What is a Blog? - a web log
What is a blog? I've asked this question myself, simply because at one time I didn't know. I manage a couple of blogs now, so I'm much more familiar with this type of web presence.
Blog is a term that combines the words "web" and "log" together to get "blog." It signifies a log on the web.
Some early blogs were personal accounts of daily activities. Topics can be mundane, others can be cute, and still others discuss current events of general interest.
Blogs present articles as their main feature. The articles can be lengthy, but most often they're short and to the point. These short articles are called posts. Think of someone posting a single page notice on a bulletin board, and you'll get the idea.
When I think "what is a blog," I think about the posts as a sort of news commentary on a single subject. They're typically current, to the point, and combine facts with opinion, insight and advice.
Posts can contain photos, graphics, video and audio, just like any web page can. For each post, an opportunity to comment is typically offered so you as a reader can agree, disagree or provide additional insight. Posts are designed to attract attention and promote interaction among viewers.
There are several things that are very appealing about a blog. The question, "what is a blog" can be answered largely by looking at four of the most distinctive characteristics of a blog:
- It's a diary or journal of current events and activities that changes with some frequency, often each day.
- Readers get to participate through discussion with the writer as well as other readers.
- Because of the interactive nature of a blog, there is a much better feeling of being connected with others.
- Through category, tag (keyword) and archive searches, readers can research blog content and access material presented months and even years ago.
Blogs have added a new dimension to the Internet. Instead of it being a place for research, viewing and listening, a blog makes it a much more interactive place where even those of us who don't have a website or blog can participate and make our views heard.
Here is the Self Reliance Works, a good example of a blog that uses a three column format. The right column provides a means of research by topic or year and month of the post. The center column offers the 10 most current articles/posts, with related and suggested posts identified at the end of the article. The reader can navigate to older and newer posts at the very bottom of the page. The left hand column offers recent comments and other references for the reader.

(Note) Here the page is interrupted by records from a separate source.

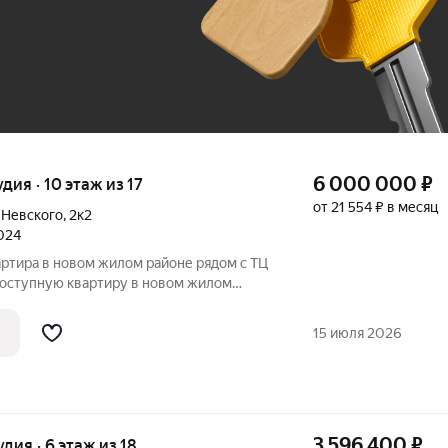
До 100 тыс. ₽
6 000 000
₽
удия · 10 этаж из 17
от 21 554 ₽ в месяц
 Невского
,
2к2
2024
доступную квартиру в новом жилом
уманное пространство для жизни:
15 июля 2026
3 596 400
₽
удия · 6 этаж из 18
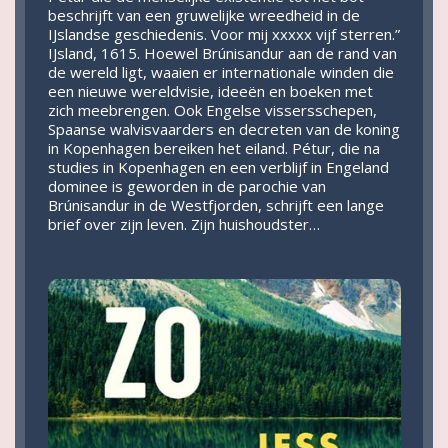
beschrijft van een gruwelijke wreedheid in de
IJslandse geschiedenis. Voor mij xxxxx vijf sterren.”
IJsland, 1615. Hoewel Brúnisandur aan de rand van
de wereld ligt, waaien er internationale winden die
een nieuwe wereldvisie, ideeën en boeken met
zich meebrengen. Ook Engelse vissersschepen,
Spaanse walvisvaarders en decreten van de koning
in Kopenhagen bereiken het eiland. Pétur, die na
studies in Kopenhagen en een verblijf in Engeland
dominee is geworden in de parochie van
Brúnisandur in de Westfjorden, schrijft een lange
brief over zijn leven. Zijn huishoudster…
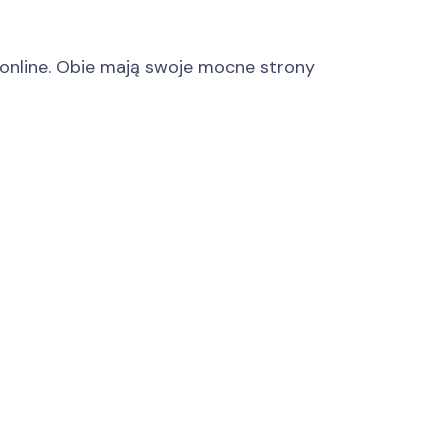
 online. Obie mają swoje mocne strony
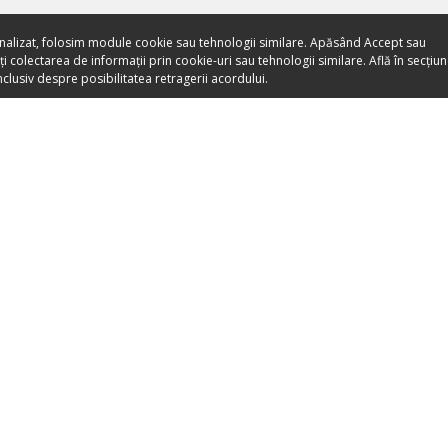
nalizat, folosim module cookie sau tehnologii similare. Apăsând Accept sau
 colectarea de informații prin cookie-uri sau tehnologii similare. Află în secțiu
clusiv despre posibilitatea retragerii acordului.
Toate evenimentele sunt
vândute direct de către
organizatori.
ORGANIZEAZĂ-ȚI ACTIVITATEA
DESPRE NO
Listează-ți activitatea
Despre noi
Devino Partener Booktes.com
Apariții Media
Vinde bilete cu Booktes.com
Blog
A
Bilete online pentru muzee
Termeni și co
bilete
Promovează-ți evenimentul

There are also "pages" listed just below the banner to direct readers to discussion that explain what the blog is all about, the team that writes it, and certain policies and advisories. These static "pages" provide added structure and better understanding for the reader, while the center column provides the daily articles and posts that are of central interest.
Individual posts are identified much like a web page, with a unique file name. This allows links to be made directly to a post. The homepage of a blog also has a unique file name, but the content of the page constantly changes with each new posting, so if you want to link to a particular post, you have to click on the title of the post and then highlight the file name in the address line of your browser.
So, there you have it - the blog. If you ever wondered "what is a blog" like I once did, you're now better prepared to answer that question. The face of the Internet is always changing, and no doubt the face of blogs will also change, but now you know their fundamental characteristics.